Aujourd’hui, outre son bilan, Lula tire sa force de son alliance avec le Parti de la social-démocratie brésilienne, une sorte de front républicain contre l’extrême droite de Bolsonaro. « C’est un peu comme si, en France, le PS et LR s’unissaient, illustre Juliette Dumont, ce qui risque de poser un problème de gouvernabilité ». Mais le front tient pour le moment et représente aujourd’hui « l’espoir de tourner la page Bolsonaro », ajoute la chercheuse. Grâce à cette équation, Lula est en tête, et pourrait même être élu dès le premier tour dimanche.

Un scénario à la « Trump » ?

Jair Bolsonaro, par ses prises de paroles provocatrices, ses positions extrêmes et son style « antisystème » a souvent été surnommé le « Trump brésilien ». Et il persiste dans l’analogie. Depuis plusieurs mois, il instille l’idée que le scrutin pourrait être frauduleux en raison du vote par urne électronique, sans fournir la moindre preuve dans un pays où cette formule a démontré sa fiabilité depuis 1996. Le sulfureux chef d’Etat laisse ainsi penser qu’il n’acceptera pas les résultats du vote… En cas de défaite.

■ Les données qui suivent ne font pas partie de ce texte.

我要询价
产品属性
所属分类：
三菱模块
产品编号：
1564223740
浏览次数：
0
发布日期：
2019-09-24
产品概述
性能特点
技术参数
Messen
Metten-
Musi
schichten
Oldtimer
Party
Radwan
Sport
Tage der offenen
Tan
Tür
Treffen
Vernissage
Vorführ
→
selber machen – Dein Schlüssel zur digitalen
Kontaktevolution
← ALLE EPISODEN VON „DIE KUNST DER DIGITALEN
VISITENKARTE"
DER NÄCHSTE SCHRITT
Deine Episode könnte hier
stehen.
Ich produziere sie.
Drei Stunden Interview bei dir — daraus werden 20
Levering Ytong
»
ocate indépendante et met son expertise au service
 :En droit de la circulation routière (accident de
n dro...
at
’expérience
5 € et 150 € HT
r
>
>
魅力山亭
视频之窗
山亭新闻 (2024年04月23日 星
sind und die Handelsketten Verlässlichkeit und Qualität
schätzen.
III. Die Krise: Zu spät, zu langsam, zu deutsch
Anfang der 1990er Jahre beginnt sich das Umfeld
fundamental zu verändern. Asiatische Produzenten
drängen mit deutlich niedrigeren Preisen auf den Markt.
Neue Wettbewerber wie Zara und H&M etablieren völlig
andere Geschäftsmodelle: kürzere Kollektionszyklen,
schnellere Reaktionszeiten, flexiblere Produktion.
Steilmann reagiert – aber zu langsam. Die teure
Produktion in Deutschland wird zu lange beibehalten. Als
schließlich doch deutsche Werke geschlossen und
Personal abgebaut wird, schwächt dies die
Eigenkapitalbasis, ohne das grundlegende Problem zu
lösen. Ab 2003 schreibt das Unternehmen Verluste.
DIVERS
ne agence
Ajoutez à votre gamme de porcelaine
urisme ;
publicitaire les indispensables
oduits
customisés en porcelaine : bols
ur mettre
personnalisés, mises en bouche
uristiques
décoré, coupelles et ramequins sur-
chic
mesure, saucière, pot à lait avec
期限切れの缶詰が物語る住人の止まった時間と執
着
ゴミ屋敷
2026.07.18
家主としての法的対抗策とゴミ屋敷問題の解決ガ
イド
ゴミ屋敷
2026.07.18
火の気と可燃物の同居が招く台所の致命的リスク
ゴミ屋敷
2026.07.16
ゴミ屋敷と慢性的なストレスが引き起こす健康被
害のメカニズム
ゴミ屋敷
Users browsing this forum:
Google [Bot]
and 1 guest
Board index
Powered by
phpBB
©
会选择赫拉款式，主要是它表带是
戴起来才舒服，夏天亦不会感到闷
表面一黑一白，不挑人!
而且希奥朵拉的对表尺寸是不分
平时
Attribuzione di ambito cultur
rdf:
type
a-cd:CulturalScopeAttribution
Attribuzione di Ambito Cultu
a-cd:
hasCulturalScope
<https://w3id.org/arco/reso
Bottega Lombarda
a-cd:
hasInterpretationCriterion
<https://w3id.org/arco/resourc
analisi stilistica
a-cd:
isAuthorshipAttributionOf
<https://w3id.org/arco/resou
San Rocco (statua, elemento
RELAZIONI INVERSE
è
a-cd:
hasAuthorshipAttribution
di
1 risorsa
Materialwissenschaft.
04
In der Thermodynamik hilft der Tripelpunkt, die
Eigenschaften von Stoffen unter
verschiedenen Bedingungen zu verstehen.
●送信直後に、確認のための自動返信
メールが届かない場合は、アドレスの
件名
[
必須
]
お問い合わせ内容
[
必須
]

Après la victoire de Joe Biden fin 2020, les Etats-Unis ont vu les partisans les plus ultras de Donald Trump prendre d’assaut le Capitole. A quoi faut-il s’attendre si Jair Bolsonaro perd l’élection ? « Ses électeurs vont-ils accepter le résultat ? Comment les militaires, qui ont beaucoup à perdre avec le candidat du PT, vont-ils réagir ? S’il perd, que va-t-il se passer ? », s’inquiète Juliette Dumont.

Depuis ces déclarations, le président brésilien sortant a toutefois modéré ses propos afin d’attirer un électorat plus large que sa base militante. « Si c’est la volonté de Dieu, je continue. Sinon, je vais rendre l’écharpe et je vais rester en retrait, parce qu’à mon âge, je n’ai rien de plus à faire ici sur Terre, si mon passage arrive à son terme le 31 décembre », a-t-il déclaré le 13 septembre dernier. Reste à voir ce que ses électeurs, eux, penseront du résultat.